Cerca de 50 mil pessoas, entre diplomatas, líderes, ativistas, cientistas e empresários, participam do encontro.
A Cúpula de Líderes, que terminou na sexta (7), já indicou o tom político das negociações, que serão: acelerar a transição energética, ampliar o financiamento climático e proteger as florestas tropicais.
Agora, as atenções se voltam para as mesas de negociação, onde esses compromissos terão de sair do discurso e se transformar em planos concretos, com metas, prazos e recursos definidos.
Outra discussão central é o Objetivo Global de Adaptação (GGA), um instrumento que pretende medir o quanto os países estão se preparando para os impactos do clima.

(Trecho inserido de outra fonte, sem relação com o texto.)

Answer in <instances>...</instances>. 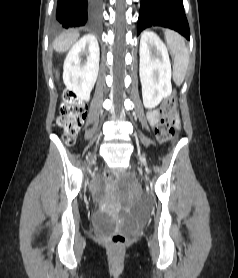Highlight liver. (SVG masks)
<instances>
[{"label": "liver", "mask_w": 238, "mask_h": 278, "mask_svg": "<svg viewBox=\"0 0 238 278\" xmlns=\"http://www.w3.org/2000/svg\"><path fill=\"white\" fill-rule=\"evenodd\" d=\"M78 38L79 33L77 31L64 33L55 39L53 48L58 53L66 52Z\"/></svg>", "instance_id": "obj_1"}]
</instances>
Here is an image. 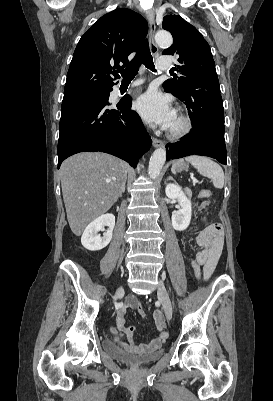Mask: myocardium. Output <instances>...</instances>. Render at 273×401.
Segmentation results:
<instances>
[{"instance_id": "1", "label": "myocardium", "mask_w": 273, "mask_h": 401, "mask_svg": "<svg viewBox=\"0 0 273 401\" xmlns=\"http://www.w3.org/2000/svg\"><path fill=\"white\" fill-rule=\"evenodd\" d=\"M177 116L180 121V126L176 129H169L167 132L168 137L172 139L185 138L191 134L194 128L193 120L188 115L180 111Z\"/></svg>"}]
</instances>
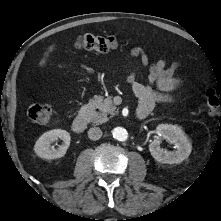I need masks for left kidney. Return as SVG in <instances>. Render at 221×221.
<instances>
[{"label": "left kidney", "mask_w": 221, "mask_h": 221, "mask_svg": "<svg viewBox=\"0 0 221 221\" xmlns=\"http://www.w3.org/2000/svg\"><path fill=\"white\" fill-rule=\"evenodd\" d=\"M156 133L154 140L149 144V151L156 161L164 164H178L189 157L192 145L181 127L160 124L156 128ZM162 139L174 144L175 150L168 151L161 148Z\"/></svg>", "instance_id": "1"}]
</instances>
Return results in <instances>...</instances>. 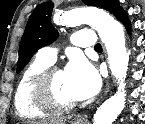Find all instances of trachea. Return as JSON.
<instances>
[{"label":"trachea","mask_w":145,"mask_h":124,"mask_svg":"<svg viewBox=\"0 0 145 124\" xmlns=\"http://www.w3.org/2000/svg\"><path fill=\"white\" fill-rule=\"evenodd\" d=\"M94 49H95V50H100V49H102L101 44H100V43H97V44L95 45Z\"/></svg>","instance_id":"3493384b"}]
</instances>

A proposta faz parte do Marco UAE–Belém para Resiliência Climática Global e é vista como essencial para avaliar quem está conseguindo se adaptar e quem ainda está ficando para trás.
O desafio, no entanto, é garantir recursos estáveis e previsíveis para que o sistema não se torne apenas um ritual simbólico.
"É fundamental que a ambição não se limite às ações de mitigação — ela também deve envolver a entrega efetiva de recursos", avalia Vaibhav Chaturvedi, pesquisador sênior do Council On Energy, Environment and Water (CEEW). No campo das finanças, os países em desenvolvimento chegam a Belém com uma reivindicação clara: a crise climática não pode continuar sendo tratada como algo separado da economia global.
O desafio da conferência será dar conteúdo ao Roteiro de Baku a Belém, plano que busca mobilizar US$ 1,3 trilhão por ano até 2035, com juros baixos, mais doações e menos endividamento. Esse ponto será decisivo para definir o sucesso da COP, já que sem financiamento em escala, metas de descarbonização e adaptação se tornam inviáveis.
A expectativa do governo Lula na COP30 é consolidar o Brasil como protagonista global da agenda climática e como mediador entre o Norte e o Sul Global.
O país chega a Belém com a missão de mostrar resultados concretos em transição energética e proteção florestal, e de reforçar seu papel político como anfitrião da conferência.
O discurso do presidente Lula durante a Cúpula de Líderes deixou clara a estratégia brasileira: defender uma transição energética justa, capaz de equilibrar o avanço das energias renováveis com a valorização dos combustíveis sustentáveis.